--- Document passage ---

I have put much of the book on this website. I started because several chapters describe the early roots of our family history in Oregon. I kept going because I found many of the chapters from this perspective on the early settlers and the history of Oregon to be quite interesting.

Table Of Contents

This book was originally published in 1912 by The Neale Publishing Co. If you are interested in a copy, search at Powell's Books.

Fifty Years in Oregon

BY T. T. Geer, formerly Governor of Oregon, and one of her native sons



If left to the people of Oregon to decide by popular vote which of its citizens, past or present, stands first in the general esteem, because of the value of his public services and the impression he has made or left upon the commonwealth, I have no doubt that George H. Williams would receive the highest endorsement and James W. Nesmith would stand only second. Of these two great men I will speak more at length later, but will remark now that in my judgment Nesmith should outrank William – for one reason – that he came here ten years before Williams and that he came without friends or money, a rugged, ambitious young pioneer, embarking upon a hazardous journey to a distant land about which little was known, though that little was extremely favorable.

On the contrary, Williams, Oregon's "grand old man," of towering intellect and in disposition as gentle as a child, arrived here in 1853, when the country was fairly well occupied, with a commission from President Pierce as one of the associate judges for the new Territory.

I desire to refer to Nesmith here for the purpose of quoting briefly from an address he delivered before the Oregon Pioneer Association in 1876, in the course of which he graphically described the manner in which a company of immigrants came together from different parts of the country, organized by the election of a captain and other officers, and proceeded upon the great undertaking:


As early as the year 1840, being then art adventurous youth in what at that time was known as the "Far West," I had heard of Oregon as a "terra incognita" somewhere upon the western slope of the continent, as a country to which the United States had some kind of a claim, and

"Where rolls the Oregon and hears no sound
Save its own dashings."

--- Data records ---
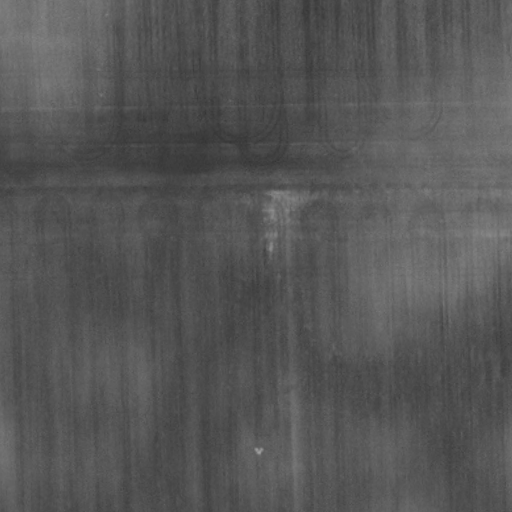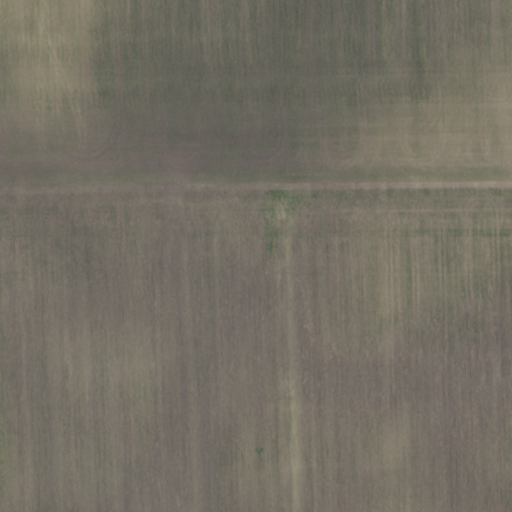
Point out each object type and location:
crop: (255, 255)
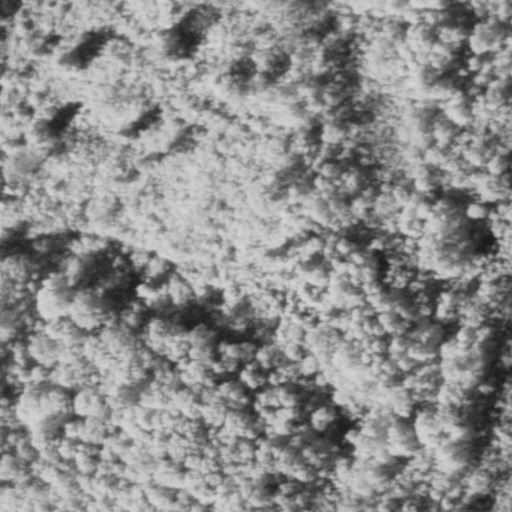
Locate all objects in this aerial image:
road: (8, 48)
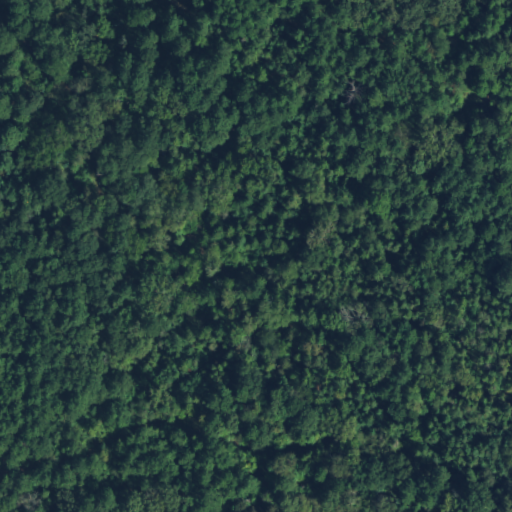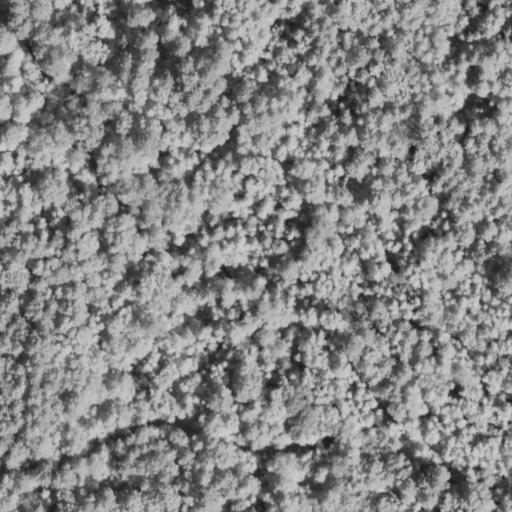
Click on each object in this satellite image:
road: (18, 502)
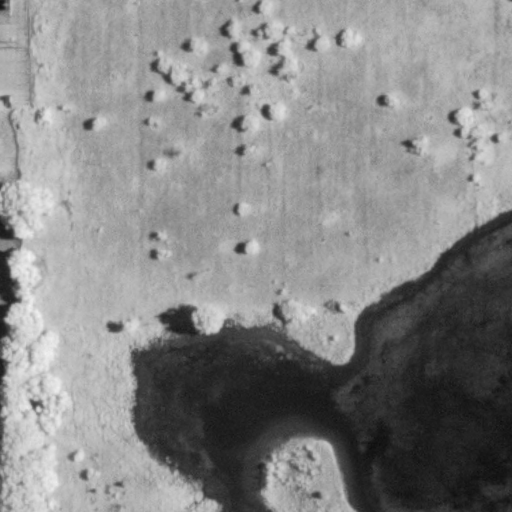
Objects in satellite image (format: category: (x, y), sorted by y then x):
power tower: (25, 38)
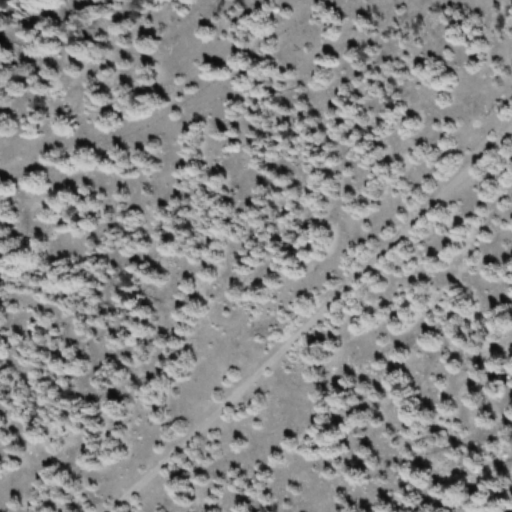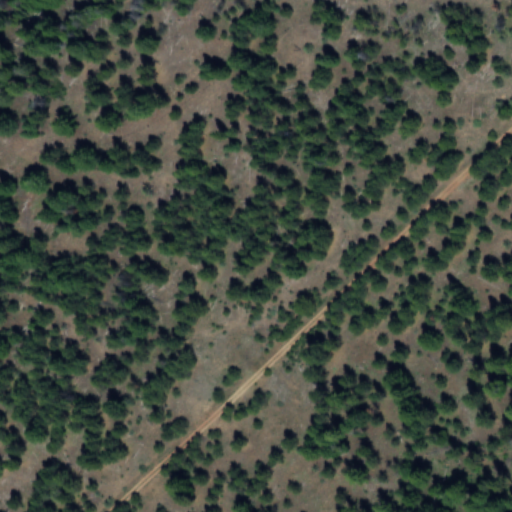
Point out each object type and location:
road: (306, 317)
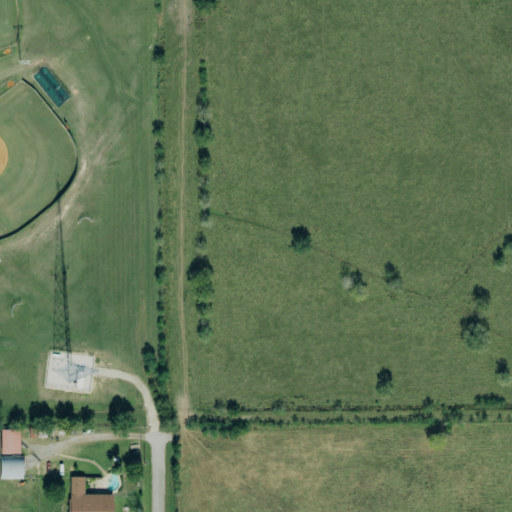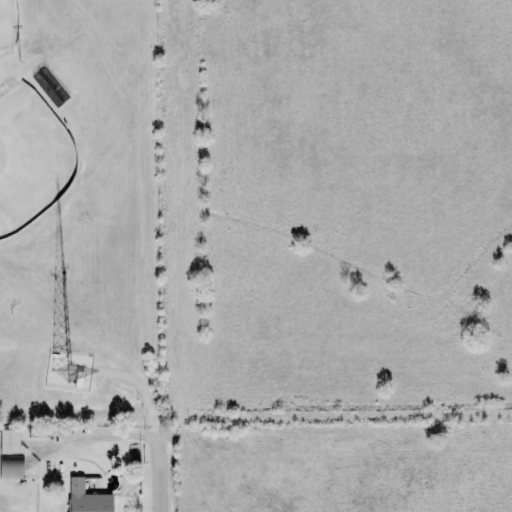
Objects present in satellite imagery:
park: (6, 22)
park: (29, 157)
park: (80, 206)
road: (92, 436)
building: (9, 441)
building: (11, 468)
road: (154, 473)
building: (86, 498)
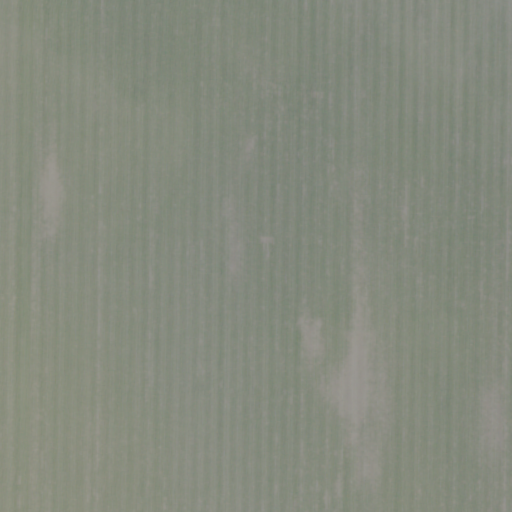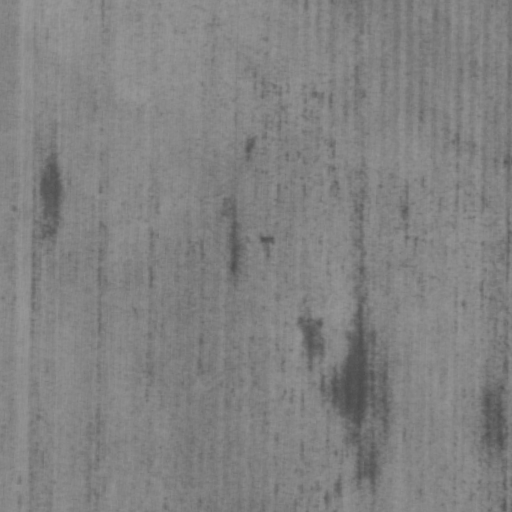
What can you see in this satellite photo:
crop: (256, 256)
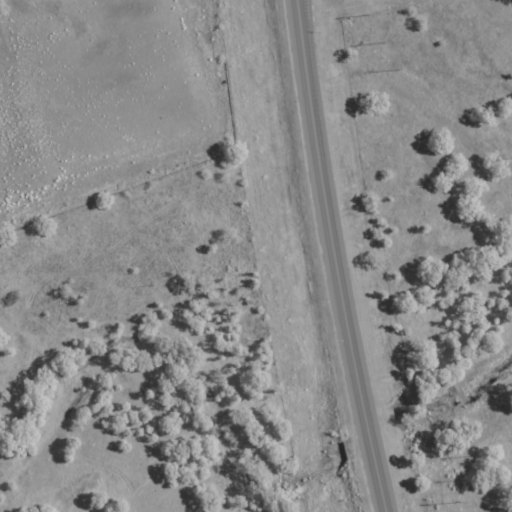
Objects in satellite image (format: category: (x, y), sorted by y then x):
road: (344, 256)
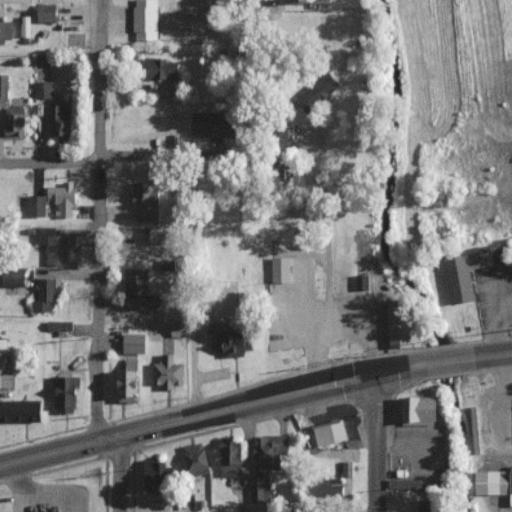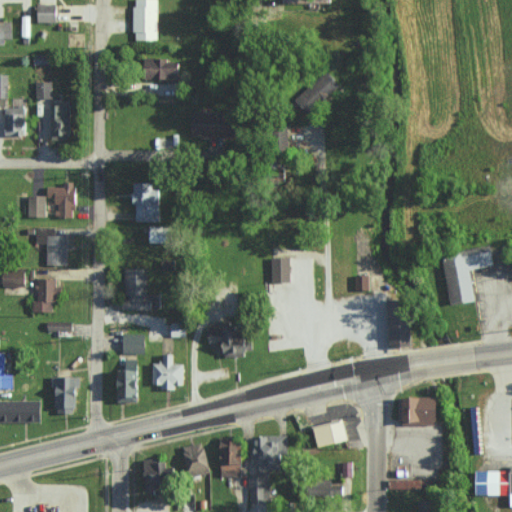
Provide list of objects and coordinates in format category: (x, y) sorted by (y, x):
building: (50, 13)
building: (146, 19)
building: (42, 59)
building: (162, 68)
building: (323, 87)
building: (44, 89)
building: (14, 120)
building: (62, 121)
building: (215, 123)
parking lot: (279, 141)
parking lot: (303, 144)
road: (48, 161)
building: (64, 198)
building: (147, 201)
building: (37, 205)
road: (326, 229)
building: (162, 234)
building: (55, 245)
road: (95, 259)
building: (282, 269)
building: (285, 270)
building: (465, 271)
building: (461, 272)
building: (18, 277)
building: (361, 282)
building: (360, 283)
building: (138, 290)
parking lot: (489, 294)
building: (47, 295)
parking lot: (320, 312)
road: (337, 322)
building: (401, 322)
building: (395, 324)
building: (61, 325)
building: (180, 329)
building: (235, 340)
building: (135, 343)
traffic signals: (373, 364)
building: (170, 372)
building: (5, 373)
building: (129, 382)
building: (67, 393)
road: (254, 394)
building: (22, 410)
building: (419, 410)
building: (415, 411)
parking lot: (335, 423)
building: (332, 433)
building: (327, 435)
road: (372, 438)
parking lot: (426, 448)
building: (232, 456)
parking lot: (494, 457)
building: (197, 458)
building: (268, 464)
building: (156, 475)
building: (494, 482)
building: (422, 484)
building: (326, 489)
road: (43, 490)
road: (16, 501)
building: (427, 505)
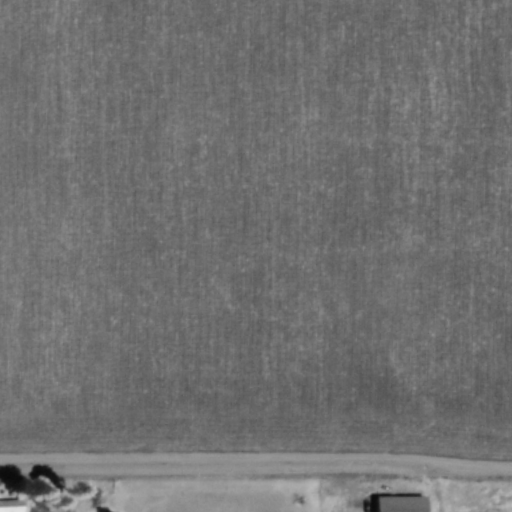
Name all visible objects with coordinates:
building: (394, 504)
building: (9, 506)
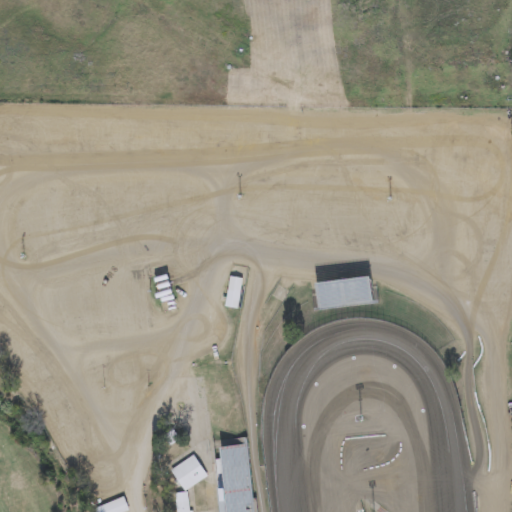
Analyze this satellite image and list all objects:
building: (233, 293)
building: (233, 293)
building: (346, 293)
building: (347, 293)
raceway: (364, 320)
road: (148, 447)
building: (189, 473)
building: (189, 474)
building: (181, 502)
building: (182, 502)
building: (113, 507)
building: (114, 507)
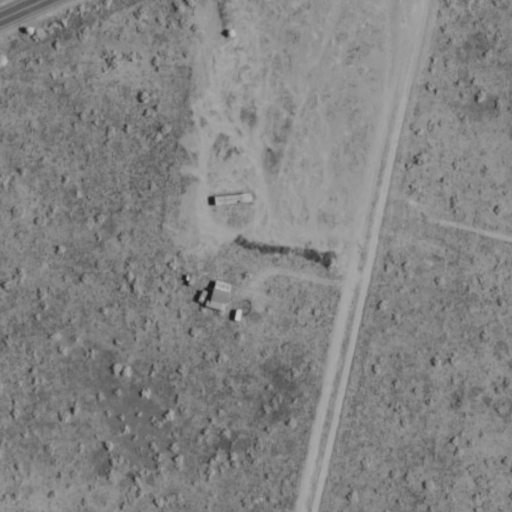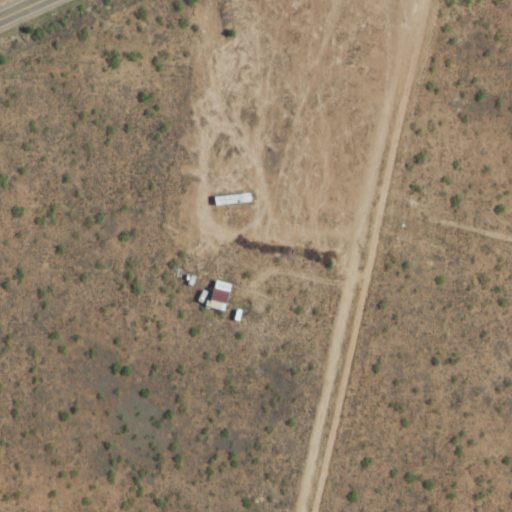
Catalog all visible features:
road: (20, 9)
building: (437, 252)
building: (217, 296)
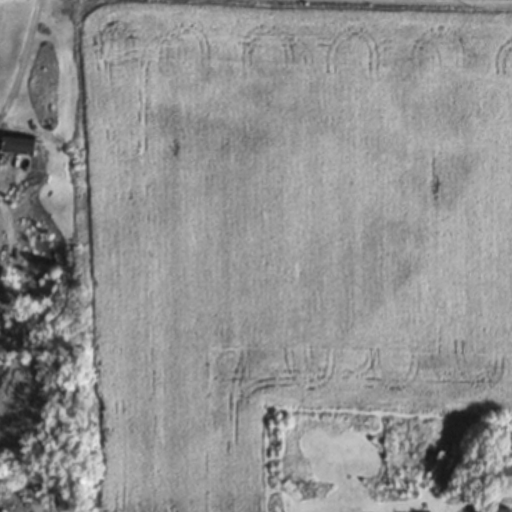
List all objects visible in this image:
road: (21, 56)
building: (15, 143)
building: (496, 474)
building: (492, 510)
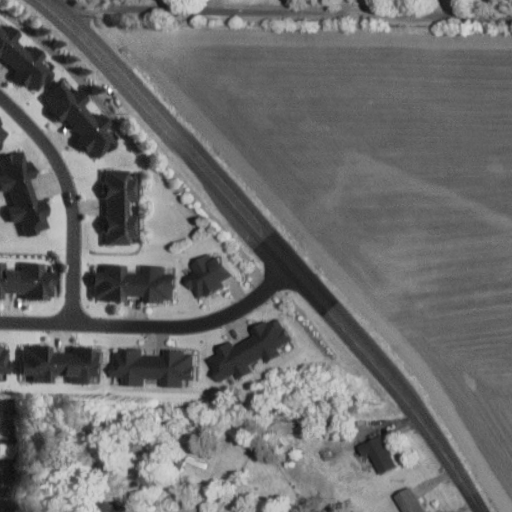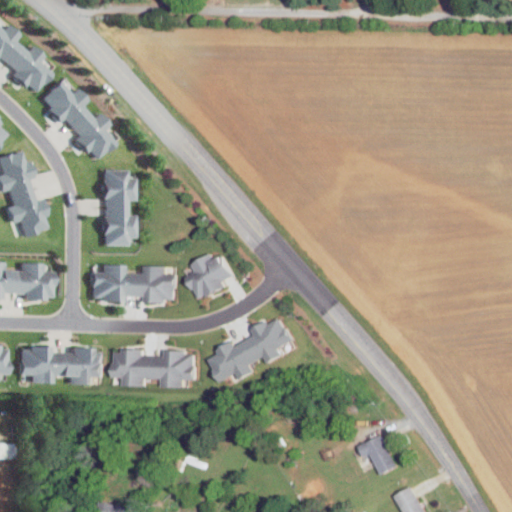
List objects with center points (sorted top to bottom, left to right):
park: (316, 10)
road: (285, 11)
building: (24, 58)
building: (22, 60)
building: (82, 116)
building: (82, 118)
building: (3, 132)
building: (2, 134)
crop: (383, 186)
building: (23, 191)
building: (19, 193)
road: (73, 193)
building: (120, 205)
building: (119, 206)
road: (273, 247)
building: (212, 273)
building: (211, 275)
building: (29, 278)
building: (30, 280)
building: (135, 281)
building: (136, 284)
road: (154, 324)
building: (255, 345)
building: (253, 349)
building: (4, 356)
building: (4, 358)
building: (62, 362)
building: (64, 363)
building: (156, 365)
building: (156, 366)
building: (8, 448)
building: (381, 452)
building: (380, 453)
building: (412, 500)
building: (411, 501)
building: (120, 507)
building: (115, 508)
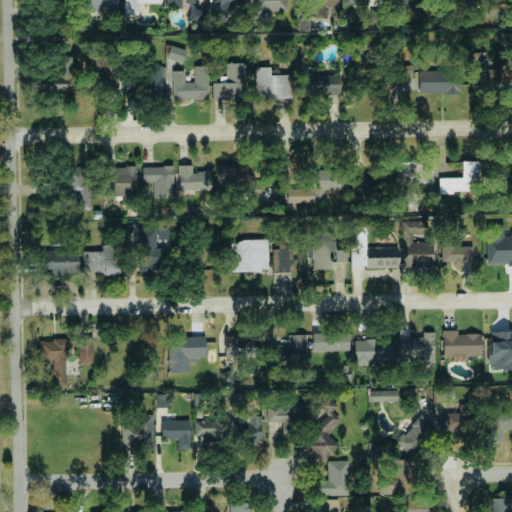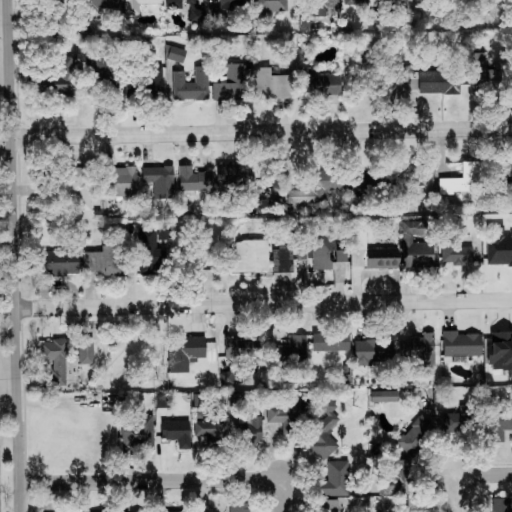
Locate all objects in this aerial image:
building: (348, 2)
building: (233, 3)
building: (359, 3)
building: (101, 4)
building: (135, 5)
building: (268, 6)
building: (318, 7)
building: (187, 9)
building: (84, 25)
building: (175, 53)
building: (477, 69)
building: (98, 73)
building: (57, 77)
building: (153, 78)
building: (438, 82)
building: (230, 83)
building: (271, 84)
building: (319, 84)
building: (191, 85)
building: (131, 86)
road: (262, 131)
building: (501, 171)
building: (414, 173)
building: (193, 179)
building: (462, 179)
building: (158, 180)
building: (120, 181)
building: (361, 183)
building: (72, 186)
building: (318, 186)
building: (164, 233)
building: (415, 245)
building: (497, 245)
building: (325, 251)
building: (370, 252)
building: (456, 254)
road: (16, 255)
building: (249, 256)
building: (282, 258)
building: (101, 260)
building: (59, 262)
road: (265, 301)
building: (330, 341)
building: (460, 344)
building: (237, 347)
building: (418, 348)
building: (85, 350)
building: (184, 350)
building: (500, 350)
building: (289, 351)
building: (372, 351)
building: (54, 357)
building: (383, 395)
building: (235, 399)
building: (283, 414)
building: (458, 419)
building: (497, 424)
building: (210, 428)
building: (247, 428)
building: (324, 429)
building: (137, 430)
building: (176, 432)
building: (415, 435)
road: (280, 474)
road: (484, 474)
road: (129, 477)
building: (334, 479)
building: (396, 479)
road: (457, 493)
building: (500, 504)
building: (328, 505)
building: (238, 507)
building: (415, 507)
building: (181, 511)
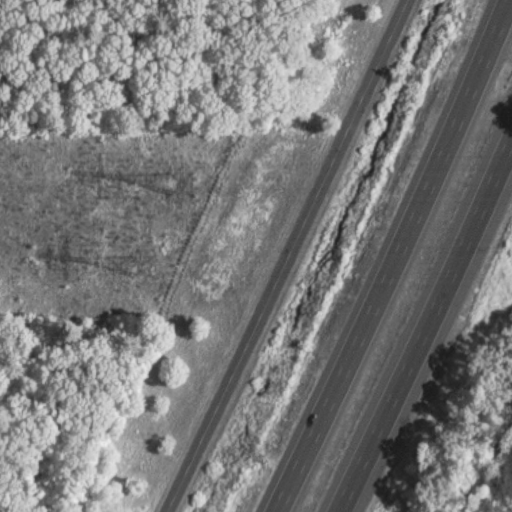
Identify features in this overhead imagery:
power tower: (178, 180)
road: (286, 256)
road: (393, 258)
power tower: (142, 264)
road: (428, 332)
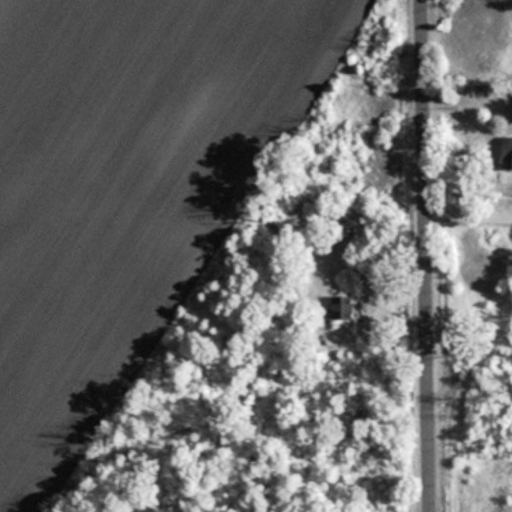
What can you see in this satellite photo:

--- Exercise requirements ---
a. In the Oregon history passage, whose commission brought George H. Williams to the territory as an associate judge?
b. Carry on the Oregon history passage, beginning after the quoted lines of verse that close it.

--- Answers provided ---
a. President Pierce

b.
During the winter of 1841-42, being in Jefferson County, Iowa, I incidentally heard that a company intended leaving Independence, Mo., in May or June, 1842, for Oregon under the leadership of Dr. Elijah White, who had formerly been in Oregon connected with the Methodist missions, and who was then about returning to the Territory in the service of the United States Government as sub-Indian agent. Thinking this a good opportunity to make the trip I had for some time contemplated, I mounted my horse and rode across western Iowa, then a wilderness, and arrived at Independence seventeen days after White and his party had left. I at first contemplated following them alone, but learning that I would be liable to encounter the murderous Pawnees determined not to attempt the dangerous experiment. I therefore abandoned the trip for the time and spent the most of the ensuing year in the employment of the Government as a carpenter in the construction of Fort Scott, in Kansas, about one hundred miles south of Independence.

During the winter of 1842-43, Dr. Marcus Whitman, then a missionary in the Walla Walla valley, visited Washington to intercede in behalf of the American interests on the coast.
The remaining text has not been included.